Although, a campaign constituted only by dungeons is a bit boring, at least to me (both as DM and as player). What I like to do is use them sparingly, usually as the point of culmination of conflicts that started outside of it. For example, the party reaches a town and seeks out rumors, taking knowledge of a mysterious chain of murder. Maybe because there's a reward, some personal reason or pure curiosity, they try to solve the case. The clues they find lead to a number of suspects, until they find the culprit, a retainer of a noble house. Upon bringing him to justice, they discover the noble family is involved with the crimes, and maybe even are some sort of cult. Now the party has to infiltrate the family's villa and uncover the real reasons behind the murders. There we have, a dungeon!
A lot of this discussion sort of depends on how you define a dungeon. For me, the literal definition is anything I would use my dungeon tiles to build. But in terms of gameplay, a dungeon is functionally any interlinked series of confined spaces. A prison is, functionally, a dungeon. A network of caverns: dungeon. Even a bunch of forest clearings connected by paths and surrounded by nigh impassable terrain is in effect a dungeon.

Most combat encounters in D&D occur in either literal dungeons, or dungeon proxies. All that has really changed is that mega-dungeons are no longer the cornerstone of the game at most tables. But they are still awesome and I enjoy them.
 


Dioltach

Legend
Dungeons are great. 80s music is great. Now I want to create an 80s themed dungeon.

(Giving this a moment's thought, it could work. Rooms themed around particular songs. "You spin me round", "Take my breath away", "I'm on fire", "Maneater", even "Wake me up before you go-go".)
"The Union of the Snake", "Living on a Prayer", "Heart and Soul", "The Reflex", "Walk of Life", "Where Did I Go Wrong?", "Jump", "Eternal Flame", "Hungry Like the Wolf", "Don't Stand So Close to Me", "Rage Hard", "Road to Nowhere", "Toy Soldiers", "Flesh for Fantasy", "Devil Inside", "King of Pain" ...

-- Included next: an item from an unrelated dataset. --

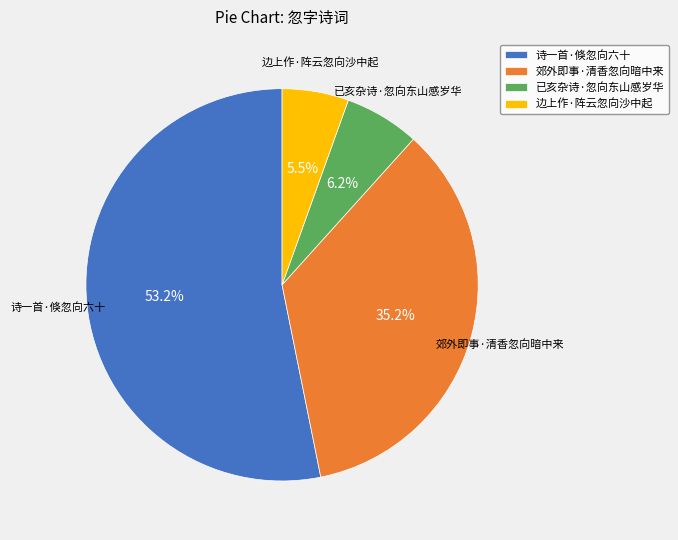

The 郊外即事·清香忽向暗中来 slice represents 35% of the pie. True or false?

True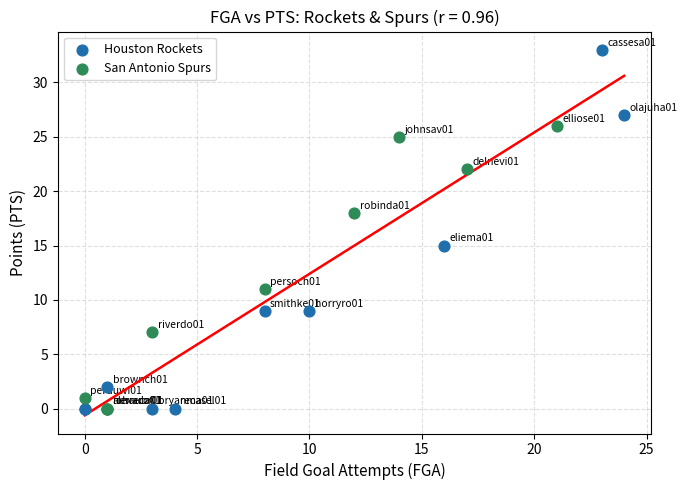

Which series contains the highest Y value?

Houston Rockets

Actually, I could probably make a dungeon based purely on Duran Duran song titles.
 

Lanefan

Victoria Rules
... "Magic", "Enter Sandman", "A View to a Kill", "(I am) The Warrior", "Hell's Bells", "Holy Diver" (and about 20 other Dio songs), "High Hopes" ...

And for something on the elemental plane of fire: "Beds Are Burning", "Pyromania", "We Didn't Start the Fire", "Sultans of Swing", "White Hot", and "(Tonight) Long Stick Goes Boom" ought to gets things off to a roaring start.

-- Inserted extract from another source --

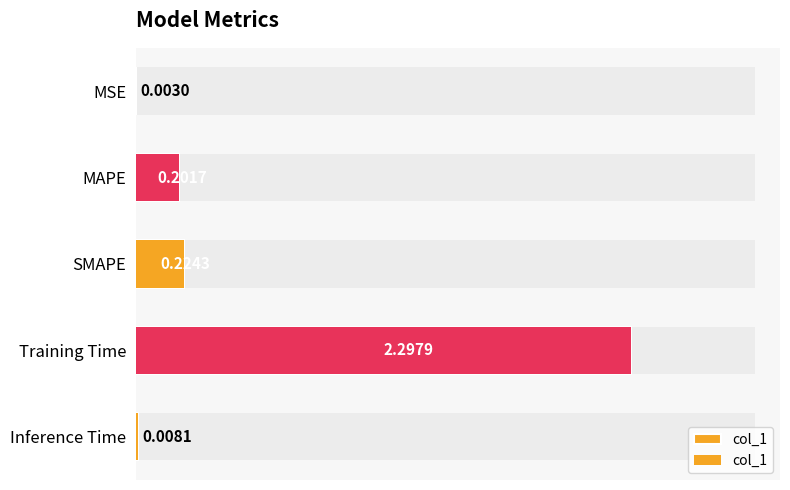

What is the average value?

0.5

And as they return to town, one hopes for "Brass in Pocket".
 


Lanefan

Victoria Rules
In the past I've named several homebrew adventures after songs, even if the name was the only connection:

Highway to Hel: a party walks into Niflheim to try and rescue a dead PC's soul from Hel, who stole it.
Stairway to Heaven: an invisible stair leads up into a cloud, inside that cloud is a mansion whose owners and staff have all been turned into nasty undead, courtesly of a Loki prank.
Ghost of the Heceta Head (a Lordi song): this one matches the song, where a decent ghost has been driven out of her lighthouse by some other nastier ghosts; the party aid the decent ghost.
Holiday in Puridius: named after Holiday in Cambodia, party went into a nasty realm (Puridius) to take out its very nasty leader.